Men and women from across the country who require advanced urological surgical care come to Harborview Medical Center, the region’s level 1 trauma center, and UW Medical Center. Here, the faculty and staff care for complex trauma patients and perform delicate reconstructive surgeries to restore function to the urogenital tract after injury, cancer surgery, radiation therapy, soft tissue infections and as part of gender affirming care.

One unforgettable, very difficult case involved a 16-year-old boy who was in a severe car accident that severed his urethra and injured his pelvic arteries.

“Rather than giving up after several unsuccessful surgeries, we persevered – reconnecting the arteries and creating a new urethra made from part of his forearm skin,” recalls Dr. Wessells.

“Fast forward 10 years – I was thrilled to get his phone call last month announcing the birth of his third child. This patient taught me that with collaboration amongst all the surgical specialties at UW Medicine, and with the patient and their goals at the center, we can persevere to achieve results that were truly unimaginable in years past.”

Urology Fellowship

The regional success enjoyed by a diverse, innovative staff continues to attract new talent who are driven by the same desire to serve the evolving, complex needs of patients.

The Trauma and Reconstructive Urology fellowship, now in its 16th year, continues to grow in response to the needs of patients and learners, and advances in surgery and technology. Seeking to train leaders in the field, graduates from the program have joined faculty at UC San Fransisco, University of Washington, Michigan, UNC, MD Anderson, Lahey Clinic, Memorial Sloan Kettering and more.

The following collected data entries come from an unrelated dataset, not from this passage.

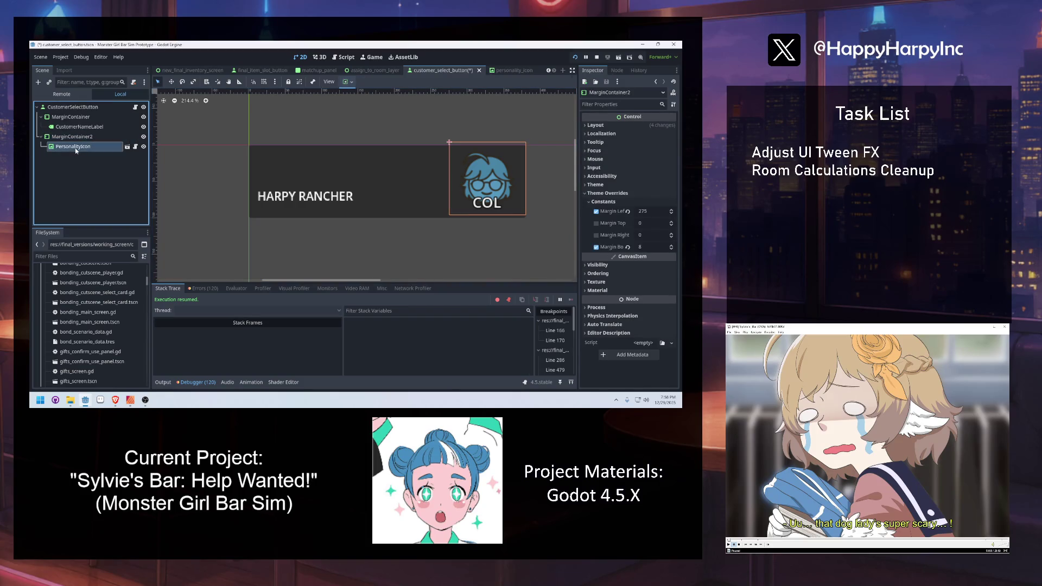
Set the icon's custom minimum size to 80 × 80 px.
click(594, 197)
click(646, 241)
text(80)
key(Tab)
text(80)
key(Return)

Innovation is a key element in the field of urogenital trauma and reconstruction and the Centers research and educational programs seek to further knowledge that ultimately will enhance the care of patients and their families. Faculty, residents and fellows work in concert to investigate mechanisms of underlying kidney and bladder injury. They also participate in the creation of guidelines and simulation curricula establishing optimal care of patients for urotrauma, urethral stricture, and pediatric renal trauma.

Collectively, the members of the UW Medicine Trauma and Reconstructive Urology program are optimistic about the future of their program and the communities they serve. Because all staff and trainees are empowered to contribute to the providing the best possible care for patients and solving the most challenging reconstructive problems in the world.